Ce troisième roman 33 tours visite un passé proche de notre auteur, comme une ballade lointaine vers une époque caressant une enfance réveillant cet adage, je n’oublie pas. L’intrigue prend ses lettres de noblesse dans la ville chère à notre auteur, Scarborough, un quartier précis où le métissage de la population est le poumon respirant les influences diverses de chacun, comme un îlot émergeant des cultures s’entremêlant, pour survivre au clivage incertain des minorités blancs, maitre de la justice et de l’autorité.
La prose sous la plume de la traduction de l‘anglais par Christine Raguet entraine le lecteur vers une musique sourde et mélancolique d’une génération sacrifiée, une jeunesse bercée par la musique et la dérive de faire partie d’une bande, d’être dans un groupe, où la mélopée du hip-hop crie sa force, le son monologique d’un D’J coule le refrain de la réussite, ou de la déchéance.
La dérive lente et dramatique d’une famille d’originaire de Trinidad, deux garçons et leur mère, un père fantôme, parti sans laisser de trace.

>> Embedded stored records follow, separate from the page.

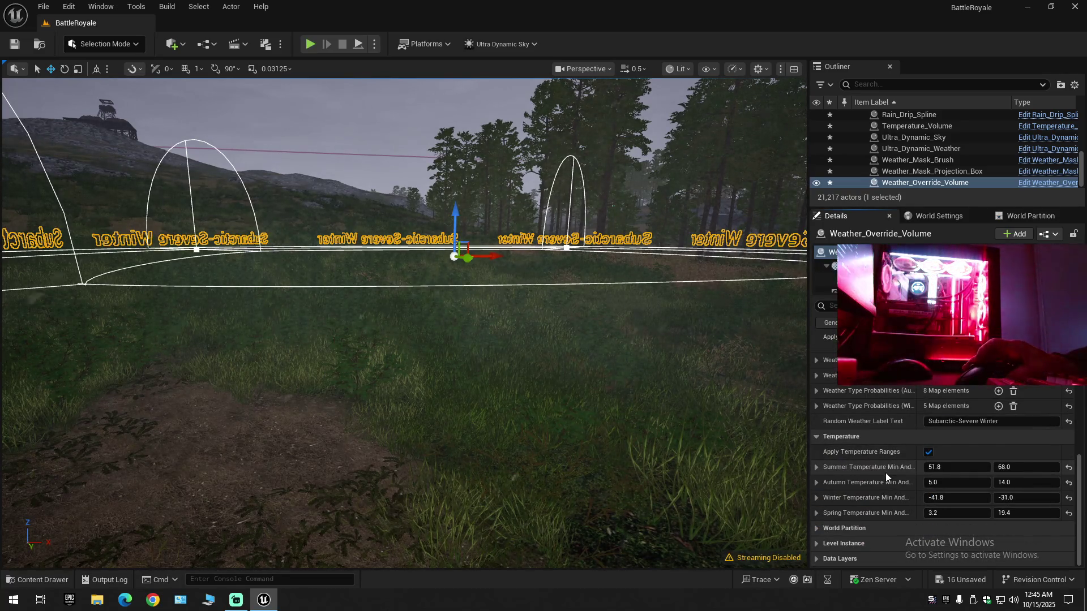
pyautogui.scroll(10, 886, 474)
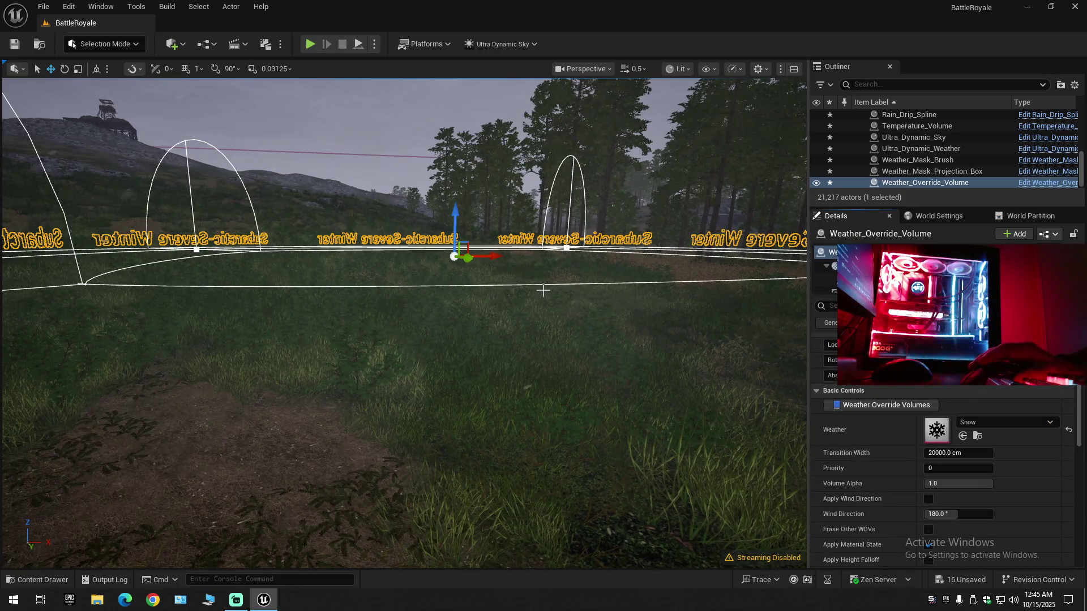
pyautogui.moveTo(543, 290)
pyautogui.mouseDown()
pyautogui.moveTo(470, 204)
pyautogui.moveTo(396, 215)
pyautogui.moveTo(418, 226)
pyautogui.moveTo(402, 227)
pyautogui.mouseUp()
pyautogui.scroll(3, 416, 225)
pyautogui.scroll(-2, 399, 226)
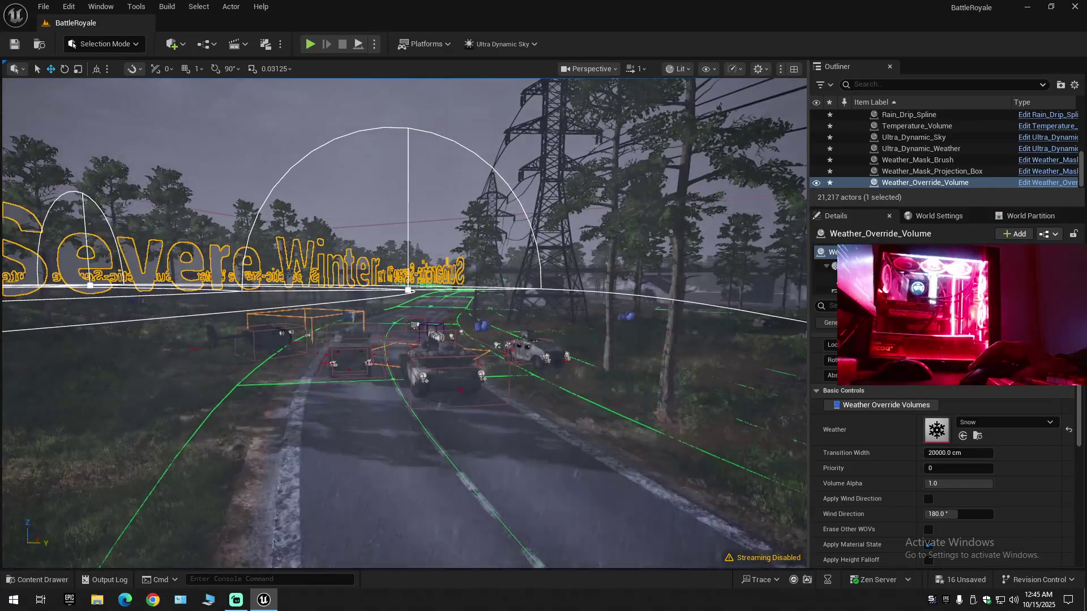
pyautogui.press('w')
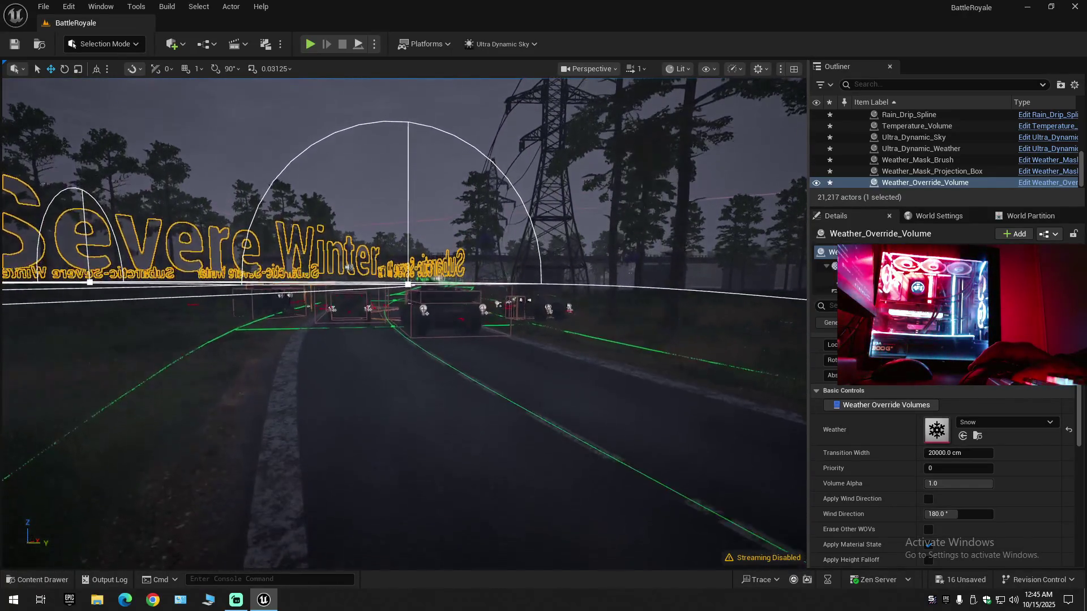
pyautogui.press('w')
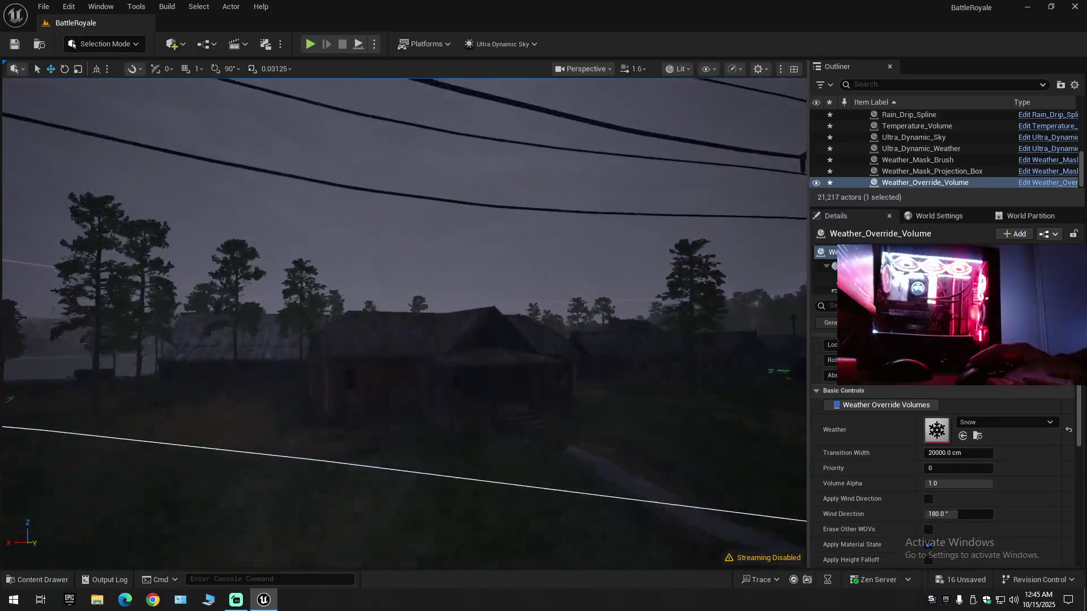
pyautogui.scroll(2, 404, 323)
pyautogui.scroll(-2, 404, 323)
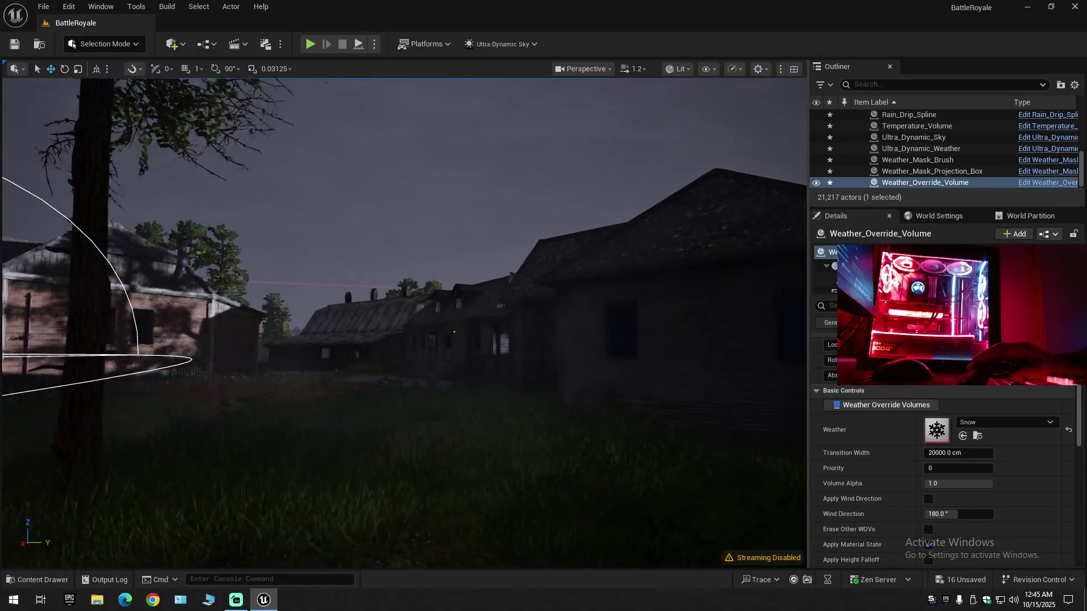
pyautogui.scroll(-1, 404, 323)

Le destin de ces deux garçons dans cette banlieue de Toronto, dans cette toile d’immigré, façonnant leur culture, leur enfance au bord de la Rouge, ces deux frères adolescents Michael et Francis l’ainé, trainent leur espoir, la fatalité stérile des descentes de flics sans cesse, des propos racistes, un refrain humiliant cette trinité, comme une habitude quotidienne, blessant le cœur innocent De Francis, gravant à jamais cette scène de centre commerciale pour avoir cette amertume rongé son avenir et son esprit, Francis à cet instant débute son suicide sociétale.
Le roman narre avec beaucoup de subtilité et de tendresse, le combat sans cesse de cette famille, Ruth, une mère célibataire élevant ces deux enfants, travaillant avec rage jour et nuit pour ces deux progénitures, sous le regard de plus jeunes des enfants , Michael, éclairé par la visite de son amie d’enfance Aisha, revenu des années plus tard pour le décès de son père, s’hébergeant chez lui.

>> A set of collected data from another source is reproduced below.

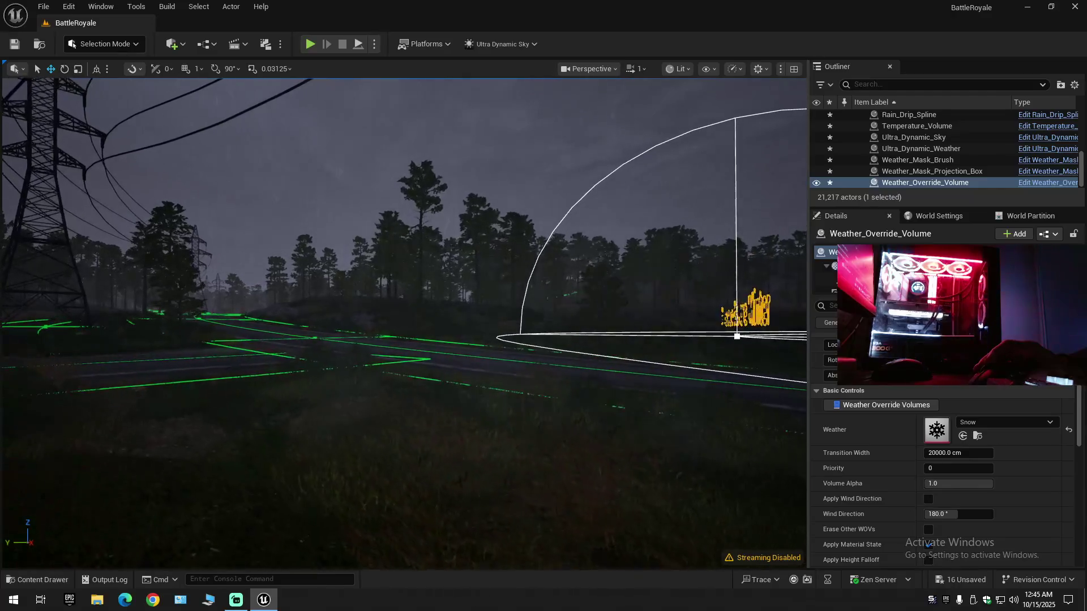
pyautogui.scroll(-1, 404, 322)
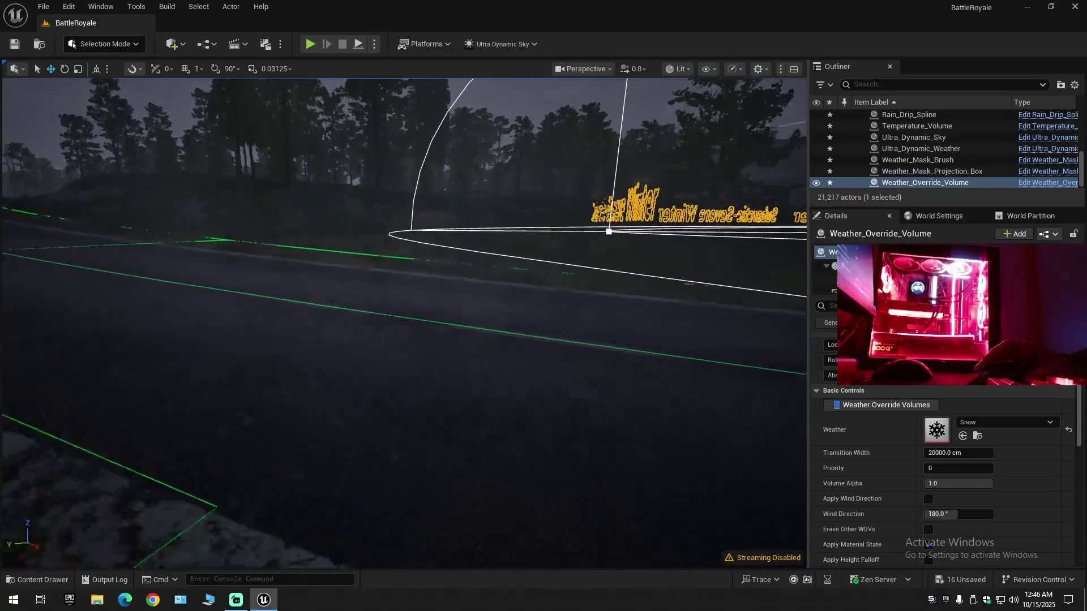
pyautogui.press('w')
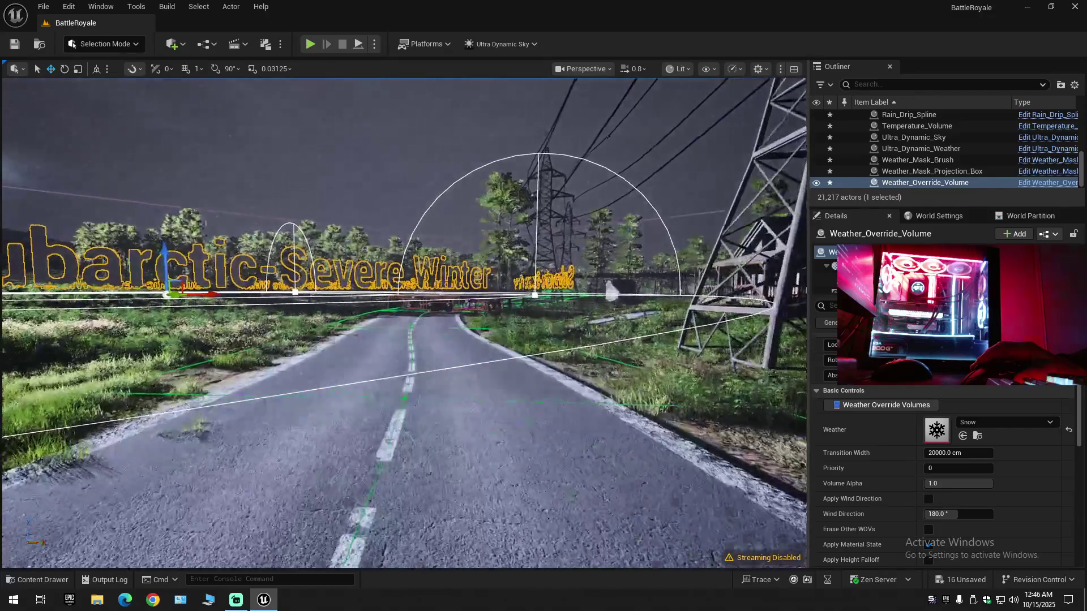
pyautogui.press('w')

Cette femme revenant dans son quartier d’enfance comme un tsunami bouleverse la vie tranquille et inerte de cette famille dans le deuil depuis trop longtemps, Ruth en proie à des crises d’absences et son fils Michael fuyant sa vie dans la travail abrutissant, esclave de ce drame, véhiculant dans son sang, cette morosité, durcissant son cœur et sa vision de la vie, devenant solitaire.
Au fil de la mémoire de Michael, la vie trouble et morcelée s’égrène comme une blessure profonde, une vie de famille de sacrifice et de joie aussi, la visite dans sa terre natale au loin de ses souvenirs, sentir un peuple au lien sanguin, une terre sauvage, une famille inconnue.

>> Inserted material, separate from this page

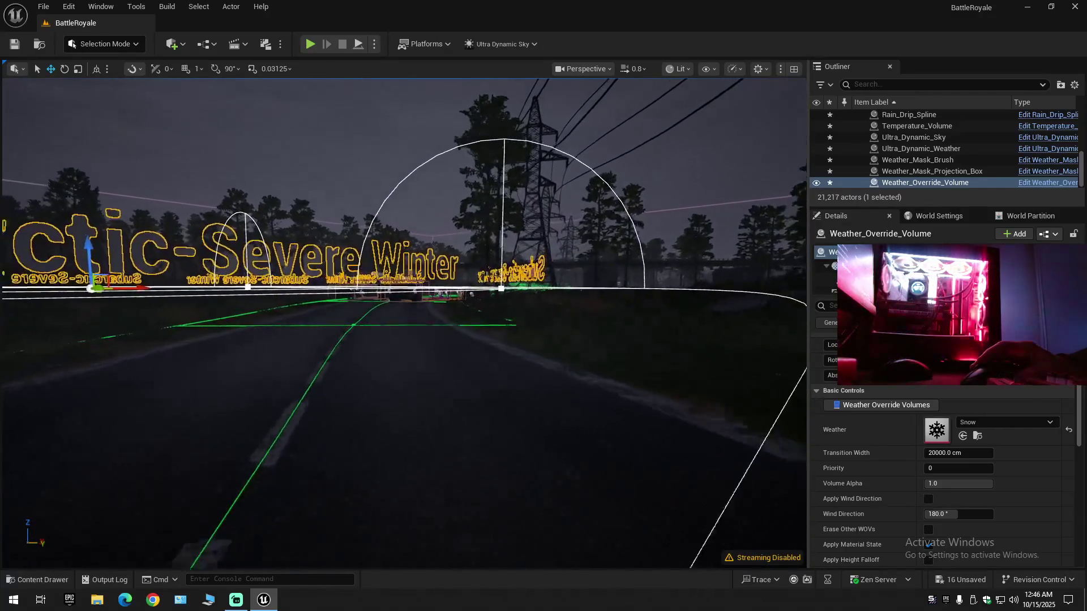
pyautogui.press('w')
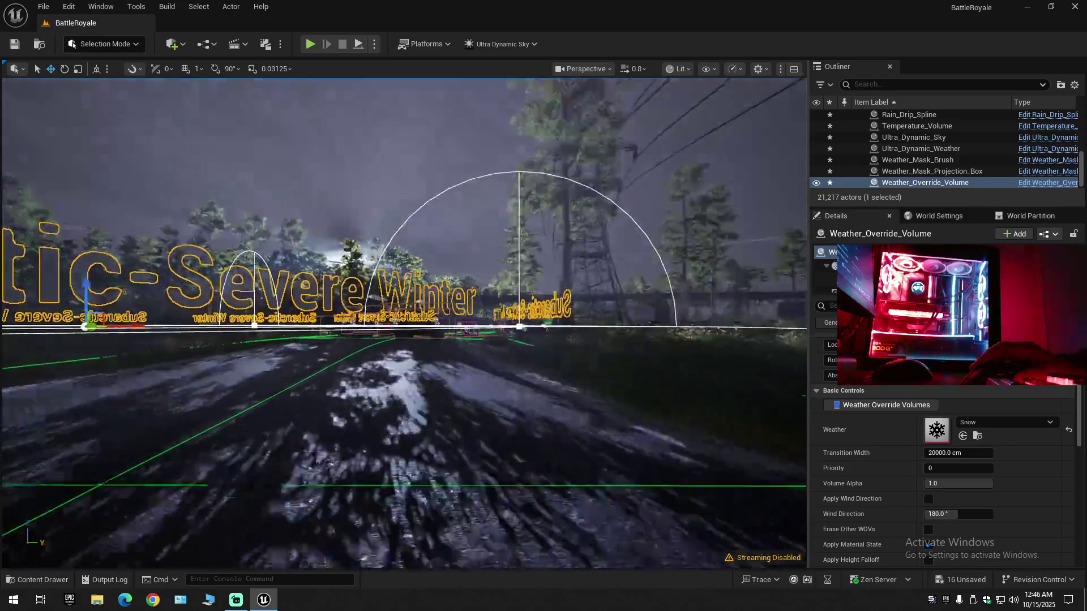
pyautogui.press('w')
pyautogui.scroll(-1, 403, 322)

La fratrie des deux frères se fissure lentement, au fil de l’adolescence Francis rencontre la musique à travers des amis, comme la chanson de Nina Simone « Ne me quitte pas » le rapprochant du papa d’Aisha, mais petit à petit la vie de Francis s’effrite, avec le meurtre d’un de ces amis, lors d’une bagarre de rue, une fusillade, dans ses bras, les balles sifflant autour de leur oreilles, avec son frère, raccompagnés chez leur maman par les forces de police au yeux de tous les voisins, une haine diffuse s’installe, une brèche vers un non-retour, faisant écho à ce meurtre, le guidant vers un destin fatal.
Il y a aussi l’ambiguïté sur la vie sexuelle de Francis, étant proche de son ami D’J , une relation trouble, le poussant à un acte de folie lors d’un contrôle aléatoire dans leur repaire du salon de coiffure, une visite arbitraire, une harcèlement permanent, une provocation policière.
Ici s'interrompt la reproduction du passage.